Sensuality is pervasive and the desire to seduce and be seduced irresistible. Feelings of ease, intensity, power, well-being, financial omnipotence, and euphoria pervade one's marrow. But, somewhere this changes. The fast ideas are too fast, and there are far too many, overwhelming confusion replaces clarity. Memory goes. Humor and absorption on friend's faces are replaced by fear and concern.

Everything previously moving with the grain is now against....

you are irritable, angry, frightened, uncontrollable, and emerged totally in the blackest caves of the mind.

You never knew those caves were there. It will never end, for madness carves its own reality.

- Kay Redfield Jamison, MD


I don't like standing near the edge of a platform when an express train is passing through. I like to stand right back and if possible get a pillar between me and the train. I don't like to stand by the side of a ship and look down into the water. A second's action would end everything. A few drops of desperation.

- Winston Churchill (1874-1965)

Monday, November 03, 2008

Angels

Don't worry...no Robbie Williams in sight.

I was thinking last night, as Will and I talked about my latest episode, about the people who were always there for me before my betrothed.
They never knew, never saw the scars or the pills. But still they were there...and of course they did know, because I'm crap at hiding things.

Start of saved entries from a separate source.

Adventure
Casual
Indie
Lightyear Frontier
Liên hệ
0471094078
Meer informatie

Now there are three photos above my bed..a white camellia in the middle, Will and I at prom on the left, and on the right there are my girls. Four girls in beautiful dresses hanging above my bed. I like to think that they are watching over me, that as I lay in bed sleeping or watching a movie or just hiding from the rest of the world, they are there to help me still.

We don't talk that often, as life has thrown us all over the UK. We have new friends, in new homes with new lives. But when I look up through the tears of bipolar, or just of life, we are all there together - happy and full of hope for our lives outside of Guernsey.

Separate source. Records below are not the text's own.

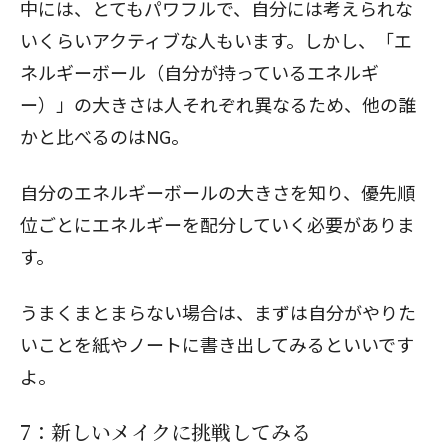
中には、とてもパワフルで、自分には考えられな
いくらいアクティブな人もいます。しかし、「エ
ネルギーボール（自分が持っているエネルギ
ー）」の大きさは人それぞれ異なるため、他の誰
かと比べるのはNG。
自分のエネルギーボールの大きさを知り、優先順
位ごとにエネルギーを配分していく必要がありま
す。
うまくまとまらない場合は、まずは自分がやりた
いことを紙やノートに書き出してみるといいです
よ。
7：新しいメイクに挑戦してみる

Over the two years some of us have gotten engaged, one of us had a baby and three of us continue to battle with mental illness.

Here's to all of us meeting up again one day, getting dressed in our best and going out with hope in our eyes...so there'll be a few extra boys, a gorgeous baby girl and hours of therapy sessions...still they'll be there to hold my hand, my purse and (hopefully not) my hair.